### REQUIRED ACTION:
Quote word for word the lines in the entries below, starting with the line containing "Recevez les actualités de l’Oulipo." and ending with the line containing "pour assurer une", both included.

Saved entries
──────────
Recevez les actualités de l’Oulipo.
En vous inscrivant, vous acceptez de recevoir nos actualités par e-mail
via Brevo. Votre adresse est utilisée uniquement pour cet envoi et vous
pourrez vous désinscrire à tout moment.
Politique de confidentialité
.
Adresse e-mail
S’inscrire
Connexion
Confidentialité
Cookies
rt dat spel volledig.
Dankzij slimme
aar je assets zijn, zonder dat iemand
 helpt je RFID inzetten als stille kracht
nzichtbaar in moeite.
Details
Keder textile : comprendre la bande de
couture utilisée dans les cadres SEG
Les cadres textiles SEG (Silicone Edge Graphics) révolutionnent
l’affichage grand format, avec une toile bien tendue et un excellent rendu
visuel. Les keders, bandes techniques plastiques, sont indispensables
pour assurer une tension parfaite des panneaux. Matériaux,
──────────
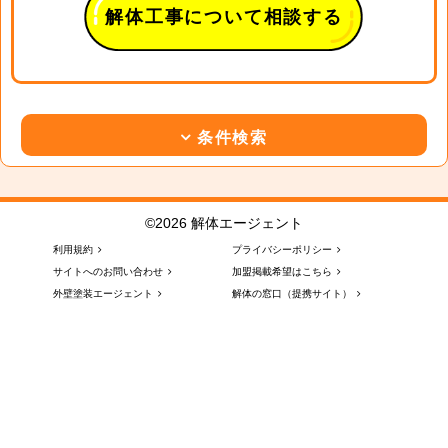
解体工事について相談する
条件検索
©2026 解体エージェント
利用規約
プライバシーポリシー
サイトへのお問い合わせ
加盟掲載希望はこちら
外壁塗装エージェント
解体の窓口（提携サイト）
──────────
### EXERCISE OUTPUT:
Recevez les actualités de l’Oulipo.
En vous inscrivant, vous acceptez de recevoir nos actualités par e-mail
via Brevo. Votre adresse est utilisée uniquement pour cet envoi et vous
pourrez vous désinscrire à tout moment.
Politique de confidentialité
.
Adresse e-mail
S’inscrire
Connexion
Confidentialité
Cookies
rt dat spel volledig.
Dankzij slimme
aar je assets zijn, zonder dat iemand
 helpt je RFID inzetten als stille kracht
nzichtbaar in moeite.
Details
Keder textile : comprendre la bande de
couture utilisée dans les cadres SEG
Les cadres textiles SEG (Silicone Edge Graphics) révolutionnent
l’affichage grand format, avec une toile bien tendue et un excellent rendu
visuel. Les keders, bandes techniques plastiques, sont indispensables
pour assurer une tension parfaite des panneaux. Matériaux,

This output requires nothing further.